Yes, and that's not a feature — it's table stakes. Mobile-first design is the default. Every page gets tested at multiple viewport widths. If something looks wrong on a phone, that's a defect, not "a known issue we can address in a future phase."
Adding e-commerce to a content site is a separate project — see Store Setup. The two can coexist (content site at yourdomain.com, store at shop.yourdomain.com is a common pattern), or you can replace the static site with a platform-backed e-commerce site when the time comes. Either way, the work I do here doesn't lock you in.
Examples
The site you're reading right now is a working example: hand-coded HTML/CSS, no framework, deployed on Cloudflare Pages, scores 99/100/100/100 on Lighthouse, fully accessible, mobile-first. Everything from the navigation to the schema markup to the lead forms was built the same way I'd build yours.

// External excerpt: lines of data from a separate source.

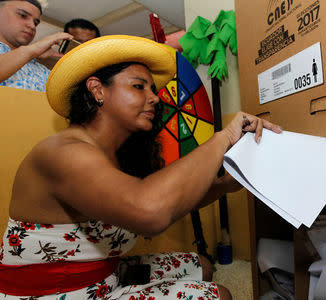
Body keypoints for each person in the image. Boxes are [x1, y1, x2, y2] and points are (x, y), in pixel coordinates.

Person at [0, 35, 282, 299]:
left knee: (201, 265)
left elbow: (168, 202)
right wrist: (224, 137)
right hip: (57, 293)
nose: (155, 97)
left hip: (105, 275)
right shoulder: (63, 153)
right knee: (219, 294)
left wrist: (224, 186)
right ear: (98, 90)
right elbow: (150, 211)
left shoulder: (119, 154)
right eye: (138, 86)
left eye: (152, 88)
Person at [0, 0, 72, 91]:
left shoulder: (43, 71)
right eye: (22, 15)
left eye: (36, 22)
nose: (32, 26)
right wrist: (33, 49)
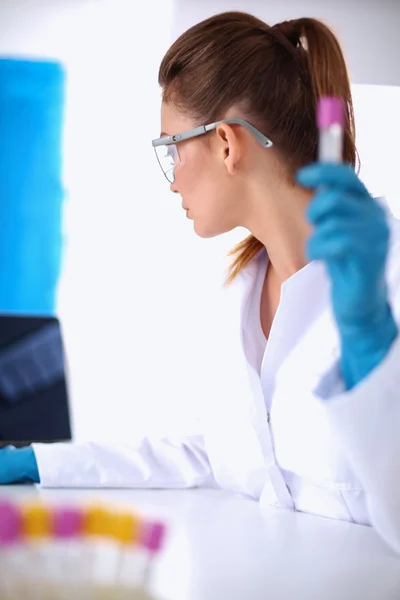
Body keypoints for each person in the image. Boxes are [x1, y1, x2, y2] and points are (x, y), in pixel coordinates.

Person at [1, 11, 400, 553]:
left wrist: (374, 351)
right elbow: (211, 452)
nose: (172, 182)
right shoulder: (238, 291)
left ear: (227, 144)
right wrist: (38, 461)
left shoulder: (386, 278)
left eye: (173, 148)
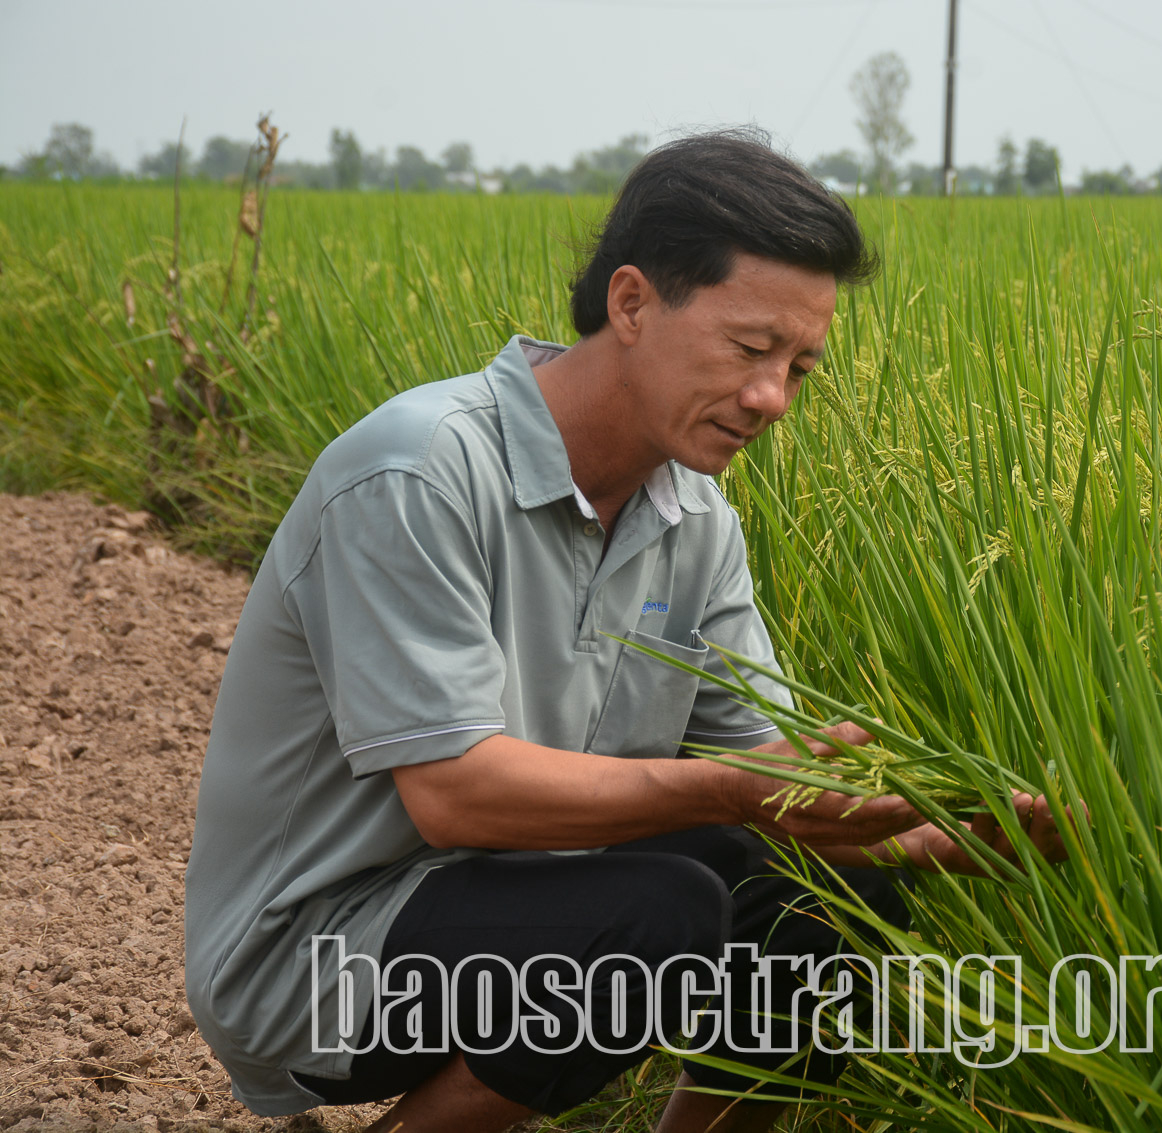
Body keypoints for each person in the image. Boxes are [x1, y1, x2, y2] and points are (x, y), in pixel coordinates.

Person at [184, 130, 1068, 1133]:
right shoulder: (418, 470)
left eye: (798, 368)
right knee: (655, 915)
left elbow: (780, 786)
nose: (771, 397)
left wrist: (935, 836)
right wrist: (735, 790)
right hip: (311, 956)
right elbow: (453, 793)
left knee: (830, 889)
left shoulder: (696, 521)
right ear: (634, 303)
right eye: (749, 349)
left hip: (522, 902)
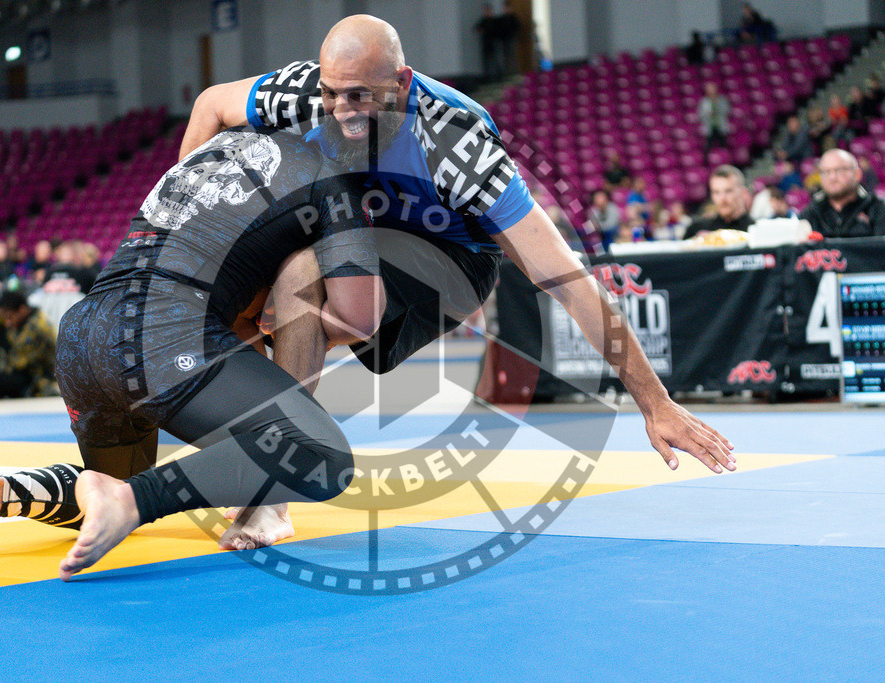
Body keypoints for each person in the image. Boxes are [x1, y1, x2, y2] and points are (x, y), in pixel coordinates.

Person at [181, 16, 734, 538]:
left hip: (448, 258)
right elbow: (209, 104)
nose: (341, 111)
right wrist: (180, 226)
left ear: (400, 83)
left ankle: (273, 487)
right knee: (233, 303)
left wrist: (654, 402)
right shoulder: (303, 94)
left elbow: (567, 278)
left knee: (300, 286)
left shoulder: (457, 144)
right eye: (331, 94)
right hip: (358, 225)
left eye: (359, 97)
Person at [0, 126, 387, 577]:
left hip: (84, 334)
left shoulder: (217, 150)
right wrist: (296, 312)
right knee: (321, 458)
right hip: (161, 330)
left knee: (106, 482)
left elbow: (213, 101)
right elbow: (360, 319)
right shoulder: (334, 181)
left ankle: (0, 494)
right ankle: (136, 501)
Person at [800, 149, 885, 238]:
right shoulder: (810, 214)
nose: (832, 177)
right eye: (826, 172)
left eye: (839, 170)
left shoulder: (877, 208)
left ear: (857, 174)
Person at [683, 165, 754, 239]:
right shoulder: (696, 230)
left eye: (728, 191)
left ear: (743, 192)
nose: (722, 198)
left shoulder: (756, 231)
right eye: (716, 192)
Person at [698, 82, 730, 158]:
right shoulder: (704, 101)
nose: (711, 91)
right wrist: (707, 114)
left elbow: (727, 110)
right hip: (709, 126)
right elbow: (700, 114)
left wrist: (718, 111)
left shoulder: (722, 99)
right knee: (709, 145)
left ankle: (725, 158)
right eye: (709, 89)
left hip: (720, 125)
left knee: (723, 144)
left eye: (712, 89)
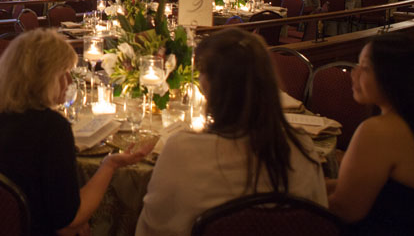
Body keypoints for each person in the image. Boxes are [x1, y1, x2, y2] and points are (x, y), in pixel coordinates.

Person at [137, 27, 326, 236]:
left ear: (209, 88)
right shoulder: (302, 146)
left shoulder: (182, 151)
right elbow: (319, 220)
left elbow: (150, 229)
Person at [0, 29, 153, 235]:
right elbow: (71, 216)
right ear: (43, 78)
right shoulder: (51, 127)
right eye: (63, 73)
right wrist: (109, 165)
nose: (70, 82)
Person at [326, 34, 414, 235]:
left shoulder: (378, 131)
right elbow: (368, 188)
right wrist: (306, 184)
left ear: (392, 78)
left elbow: (345, 210)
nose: (353, 73)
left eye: (364, 67)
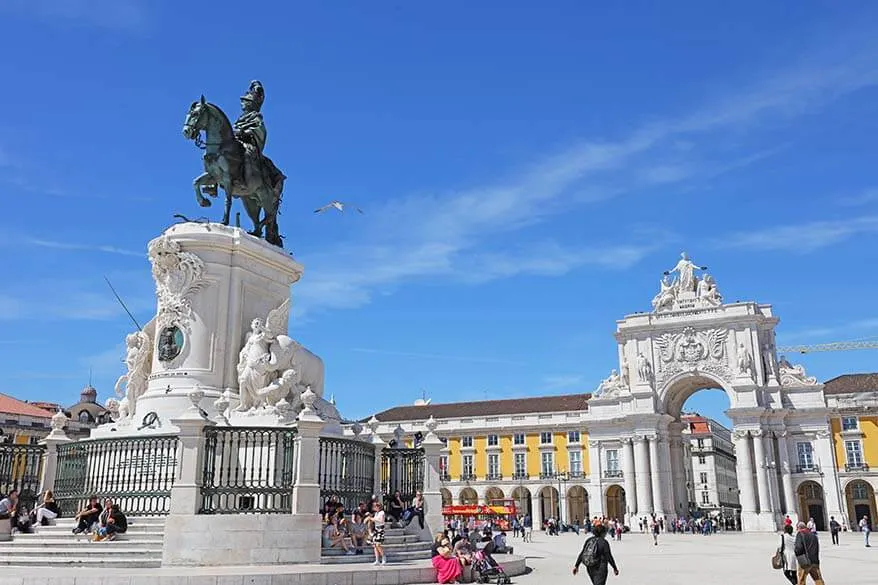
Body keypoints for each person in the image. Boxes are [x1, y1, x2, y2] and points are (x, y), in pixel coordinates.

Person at [368, 501, 387, 565]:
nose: (374, 507)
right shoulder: (376, 513)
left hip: (380, 529)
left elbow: (381, 520)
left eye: (375, 506)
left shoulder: (382, 513)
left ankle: (383, 556)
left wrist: (372, 519)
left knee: (378, 544)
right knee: (375, 545)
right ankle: (377, 560)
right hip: (376, 529)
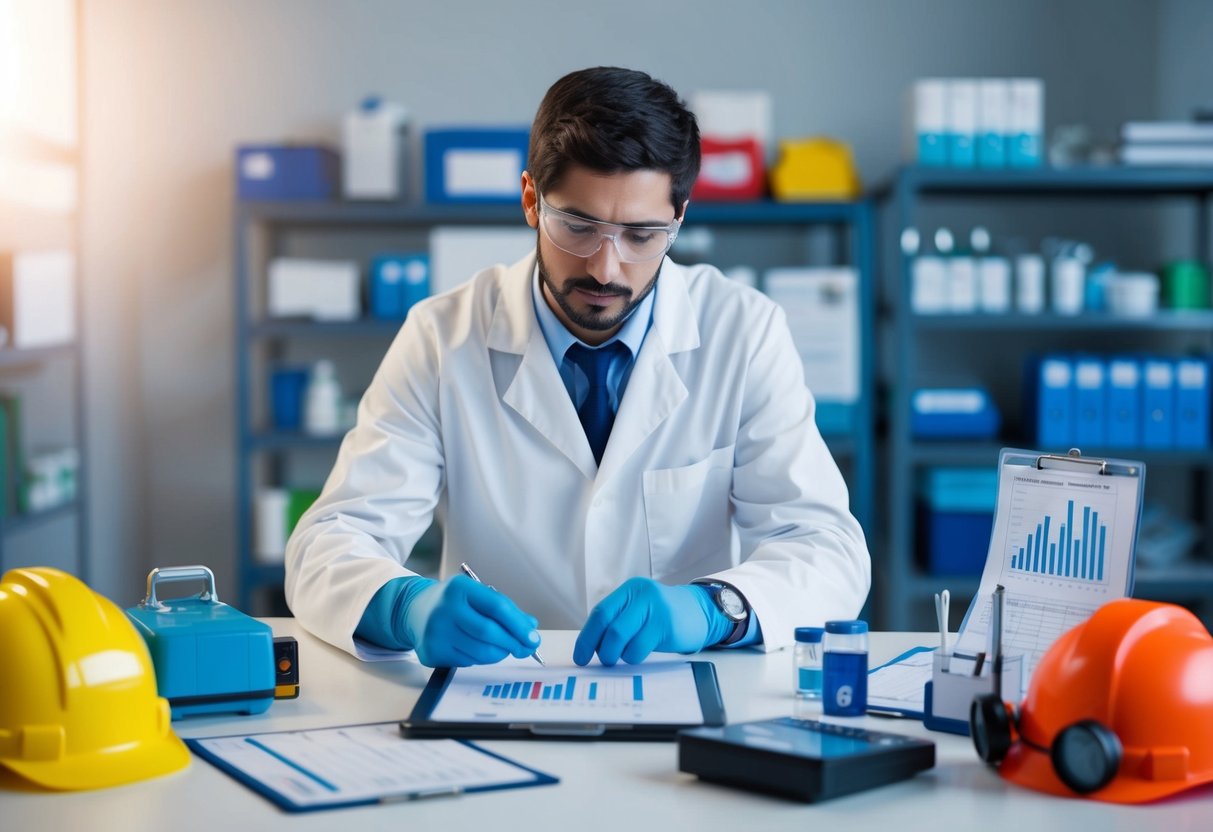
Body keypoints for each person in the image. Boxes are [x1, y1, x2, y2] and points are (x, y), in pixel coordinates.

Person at [284, 66, 870, 669]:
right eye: (579, 226)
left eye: (642, 234)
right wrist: (403, 606)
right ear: (532, 200)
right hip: (497, 693)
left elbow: (827, 549)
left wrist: (712, 609)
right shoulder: (442, 337)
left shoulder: (742, 331)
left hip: (684, 689)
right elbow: (326, 545)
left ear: (680, 220)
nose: (606, 268)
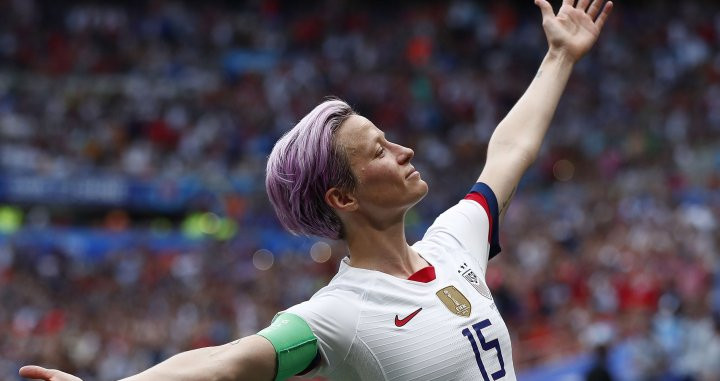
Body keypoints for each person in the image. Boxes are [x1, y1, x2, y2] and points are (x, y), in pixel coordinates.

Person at [19, 0, 613, 380]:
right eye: (379, 150)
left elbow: (508, 152)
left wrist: (559, 57)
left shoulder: (455, 242)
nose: (404, 151)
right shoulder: (340, 313)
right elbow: (225, 364)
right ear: (343, 197)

For a more involved example: I built Titan Machine Service — a Tulsa CNC repair company — as a custom static site with urgency-segmented lead capture, location pages for SEO, and JSON-LD structured data for local search. Live and serving real dispatch traffic. Different audience, same approach.
I also have 25 years of front-end and full-stack experience — JavaScript, TypeScript, PHP, Java, Node.js, AWS, Cloudflare, the whole spectrum. Most small-business work doesn't need any of that complexity, and the hardest discipline is knowing when not to use it.